# Pipelines workshop

In this workshop we are going to build a pipeline that reads in some external data and processes it so it can be used for further data science work.

The data we will be using is data on household incomes and household expenditures, both provided by the Dutch national statistics bureau CBS.

In this workshop we will be using to libraries you may not have seen before:
- loguru (for logging)
- cbsodata (for interfacing with the CBS Statline service)


In [1]:
import cbsodata
import pandas as pd
from lib.utils import *
from loguru import logger



## Reading in external data and storing it

First we are going to read some data from the internet. The first data set contains information on household incomes. 

When we read data from the internet, we should expect things to go wrong (there may not be an internet connection, the CBS server may be down, etc). A robust pipeline detects this and complains loudly (things should never fail silently).

For each potential error, you should make a decision whether the pipeline can continue after the error has occured or not.

In this case, the CBS household income data is crucial to our data science project, so if we can't read it in, we should abort the pipeline.

In [2]:
# First read in CBS household income data.
cbs_code_household_income = '84493NED'

try:
    hhi_raw = cbsodata.get_data(cbs_code_household_income)
except Exception as e:
    logger.critical(f"Unable to read CBS household income data. Error was: {e}. Aborting")
    exit(0) # Exit kills the entire kernel, which in this case is what we want.


Once we have read in the data, we want to convert it to a Pandas dataframe and then store it in a CSV file.

Since the data comes from the internet, it may not actually be what we expect it to be. The CBS server may be compromised, CBS may have changed it data format, etc.

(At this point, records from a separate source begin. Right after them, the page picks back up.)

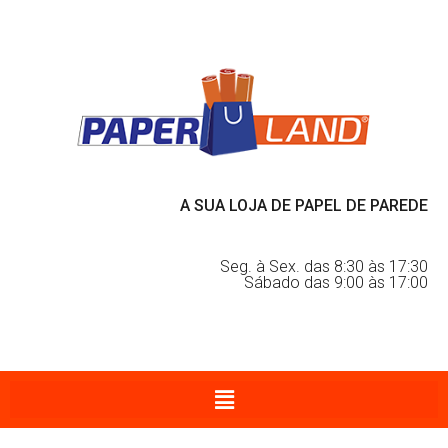
A SUA LOJA DE PAPEL DE PAREDE
Seg. à Sex. das 8:30 às 17:30
Sábado das 9:00 às 17:00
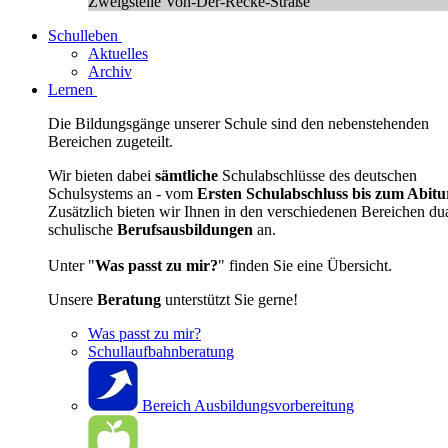
Zweigstelle Von-Der-Recke-Straße
Schulleben
Aktuelles
Archiv
Lernen
Die Bildungsgänge unserer Schule sind den nebenstehenden
Bereichen zugeteilt.
Wir bieten dabei
sämtliche
Schulabschlüsse des deutschen
Schulsystems an - vom
Ersten Schulabschluss bis zum Abitu
Zusätzlich bieten wir Ihnen in den verschiedenen Bereichen du
schulische
Berufsausbildungen
an.
Unter "
Was passt zu mir?
" finden Sie eine Übersicht.
Unsere
Beratung
unterstützt Sie gerne!
Was passt zu mir?
Schullaufbahnberatung
Bereich Ausbildungsvorbereitung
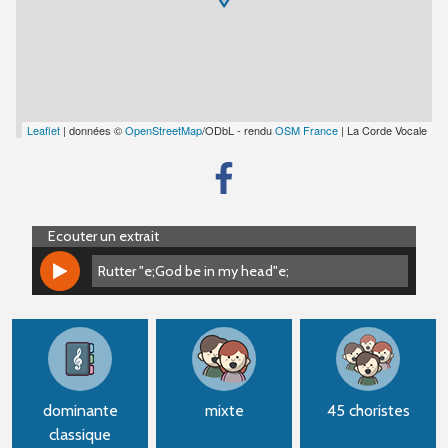
Leaflet
| données ©
OpenStreetMap
/ODbL - rendu
OSM France
| La Corde Vocale
Ecouter un extrait
Rutter "e;God be in my head"e;
Rutter "e;God be in my head"e;
dominante
mixte
45 choristes
classique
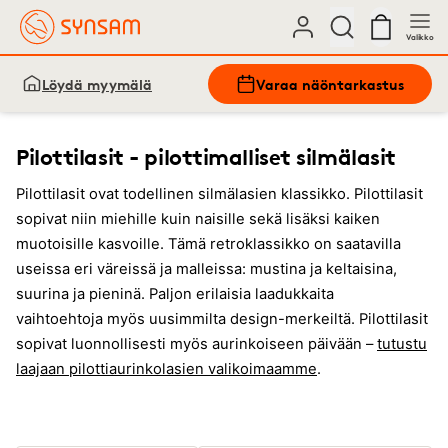
Valikko
Löydä myymälä
Varaa näöntarkastus
Pilottilasit - pilottimalliset silmälasit
Pilottilasit ovat todellinen silmälasien klassikko. Pilottilasit
sopivat niin miehille kuin naisille sekä lisäksi kaiken
muotoisille kasvoille. Tämä retroklassikko on saatavilla
useissa eri väreissä ja malleissa: mustina ja keltaisina,
suurina ja pieninä. Paljon erilaisia laadukkaita
vaihtoehtoja myös uusimmilta design-merkeiltä. Pilottilasit
sopivat luonnollisesti myös aurinkoiseen päivään –
tutustu
laajaan pilottiaurinkolasien valikoimaamme
.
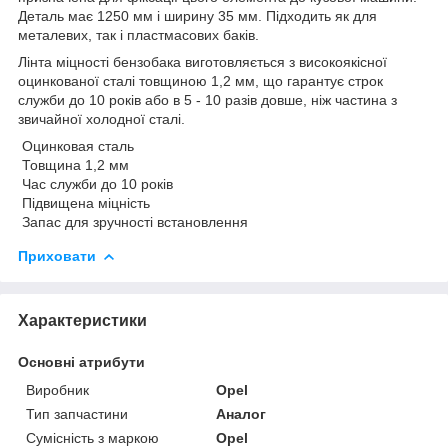
Деталь має 1250 мм і ширину 35 мм. Підходить як для
металевих, так і пластмасових баків.
Лінта міцності бензобака виготовляється з високоякісної
оцинкованої сталі товщиною 1,2 мм, що гарантує строк
служби до 10 років або в 5 - 10 разів довше, ніж частина з
звичайної холодної сталі.
Оцинковая сталь
Товщина 1,2 мм
Час служби до 10 років
Підвищена міцність
Запас для зручності встановлення
Приховати
Характеристики
Основні атрибути
Виробник
Opel
Тип запчастини
Аналог
Сумісність з маркою
Opel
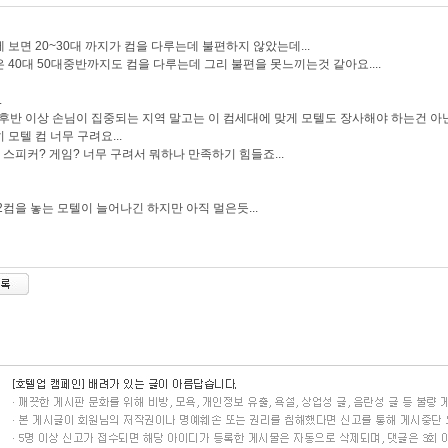
 보면 20~30대 까지가 컴을 다루는데 불편하지 않았는데...
 40대 50대중반까지도 컴을 다루는데 그리 불편을 못느끼는것 같아요....
.
 후반 이상 손님이 집중되는 지역 말고는 이 컴세대에 맞게 모텔도 장사해야 하는건 아닌지
 모텔 컴 너무 구려요...
 스피커? 게임? 너무 구려서 뭐하나 만족하기 힘들죠...
2컴을 놓는 모텔이 늘어나긴 하지만 아직 멀은듯...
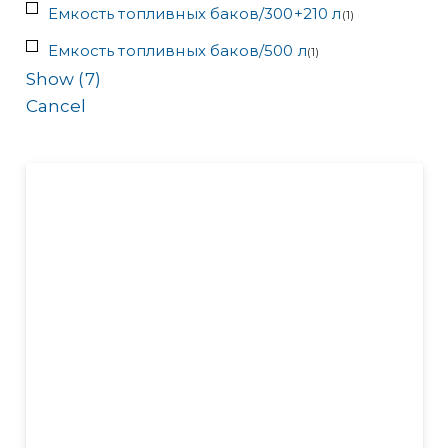
Емкость топливных баков/300+210 л
(
1
)
Емкость топливных баков/500 л
(
1
)
Show
(
7
)
Cancel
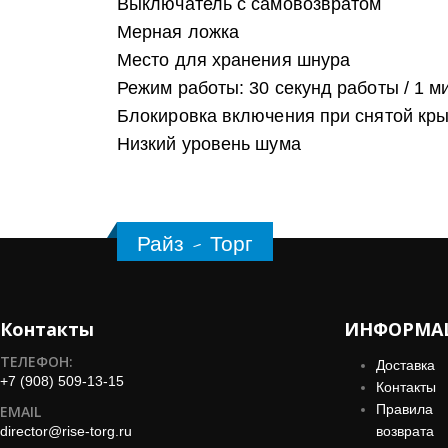
Выключатель с самовозвратом
Мерная ложка
Место для хранения шнура
Режим работы: 30 секунд работы / 1 м
Блокировка включения при снятой кр
Низкий уровень шума
Райз - Торг
Контакты
ИНФОРМА
ТЕЛЕФОН:
Доставка
+7 (908) 509-13-15
Контакты
Правила
EMAIL
director@rise-torg.ru
возврата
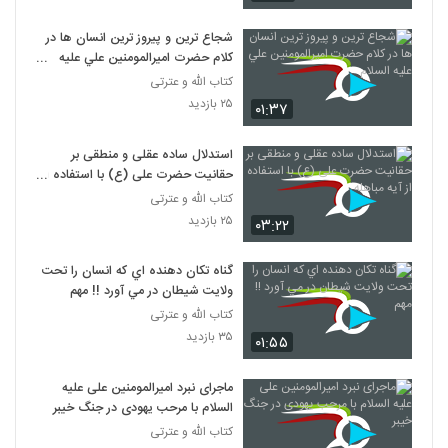
شجاع ترين و پيروز ترين انسان ها در
کلام حضرت اميرالمومنين علي عليه
السلام
کتاب الله و عترتی
۲۵ بازدید
۰۱:۳۷
استدلال ساده عقلی و منطقی بر
حقانیت حضرت علی (ع) با استفاده از
آیه مباهله
کتاب الله و عترتی
۲۵ بازدید
۰۳:۲۲
گناه تکان دهنده اي که انسان را تحت
ولايت شيطان در مي آورد !! مهم
کتاب الله و عترتی
۳۵ بازدید
۰۱:۵۵
ماجرای نبرد امیرالمومنین علی علیه
السلام با مرحب یهودی در جنگ خیبر
کتاب الله و عترتی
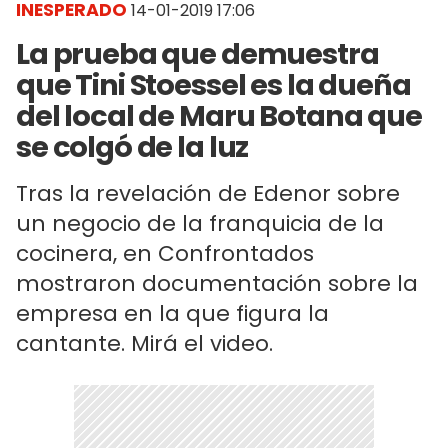
INESPERADO
14-01-2019 17:06
La prueba que demuestra
que Tini Stoessel es la dueña
del local de Maru Botana que
se colgó de la luz
Tras la revelación de Edenor sobre
un negocio de la franquicia de la
cocinera, en Confrontados
mostraron documentación sobre la
empresa en la que figura la
cantante. Mirá el video.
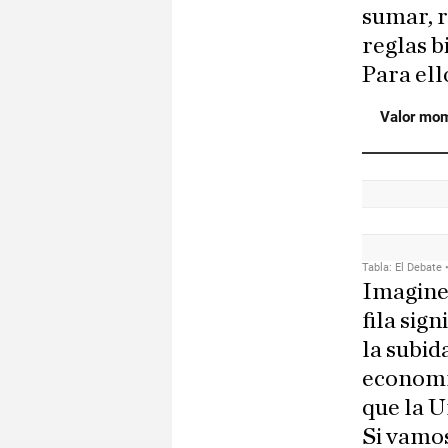
sumar, r
reglas b
Para ell
Imagine
fila sig
la subid
econom
que la U
Si vamos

This means we should also wrap reading and converting the data in a try / except block. Also, when this fails, we should simply crash the kernel instead of continuing.

In [16]:
try:
    df_hhi = pd.DataFrame(hhi_raw)
    # If you want to see what happens when things go wrong, raise an exception yourself
    # raise Exception("Exception to test exception handling.")
except Exception as e:
    logger.critical(f"Unable to parse CBS household income data. Exception was: {e}")
    # At this point we should dump the incorrect data so we can look at it to find out what went wrong.
    dump_file_name = "cbs_household_income_" + timestamp() + ".dump"
    # Of course writing the dump file itself could also go wrong (disk full, wrong filename, etc)
    with open(dump_file_name, "w") as f:
        f.write(str(hhi_raw))
df_hhi

Unnamed: 0,ID,Inkomensbestanddelen,KenmerkenVanHuishoudens,Perioden,ParticuliereHuishoudens_1,ParticuliereHuishoudensRelatief_2,TotaalInkomen_3,GemiddeldInkomen_4,MediaanInkomen_5,AandeelVanBrutoInkomen_6
0,0,1 Inkomen als werknemer,Particuliere huishoudens,2011,4847.2,66.0,290670.0,60.0,51.7,65.5
1,1,1 Inkomen als werknemer,Particuliere huishoudens,2012,4850.8,65.4,295084.0,60.8,52.2,65.2
2,2,1 Inkomen als werknemer,Particuliere huishoudens,2013,4817.2,64.5,296314.0,61.5,52.4,64.3
3,3,1 Inkomen als werknemer,Particuliere huishoudens,2014,4819.7,64.3,300571.0,62.4,52.8,62.5
4,4,1 Inkomen als werknemer,Particuliere huishoudens,2015,4839.3,63.9,300893.0,62.2,52.7,63.3
...,...,...,...,...,...,...,...,...,...,...
77527,77527,14 BESTEEDBAAR INKOMEN,Vermogen: 10e 10%-groep,2019,782.7,100.0,71988.0,92.0,61.9,62.5
77528,77528,14 BESTEEDBAAR INKOMEN,Vermogen: 10e 10%-groep,2020,789.4,100.0,67064.0,85.0,63.4,61.5
77529,77529,14 BESTEEDBAAR INKOMEN,Vermogen: 10e 10%-groep,2021,795.1,100.0,71383.0,89.8,67.7,61.7
77530,77530,14 BESTEEDBAAR INKOMEN,Vermogen: 10e 10%-groep,2022,804.1,100.0,77624.0,96.5,72.0,61.1


We now have a dataframe we can use in the rest of our pipeline. Store it in its original form in de data/raw directory. Storing data as you received it, without further processing, makes your work more transparent and more easily reproducible.

In [None]:
df_hhi.to_csv("data/raw/cbs_hhi_" + timestamp() + ".csv", index = False)

### Now do it yourself

Now do it yourself. Read in data on household expenditure, also from CBS. The code for this data set is 83676NED. Make sure to use try / except blocks to log errors if they occur.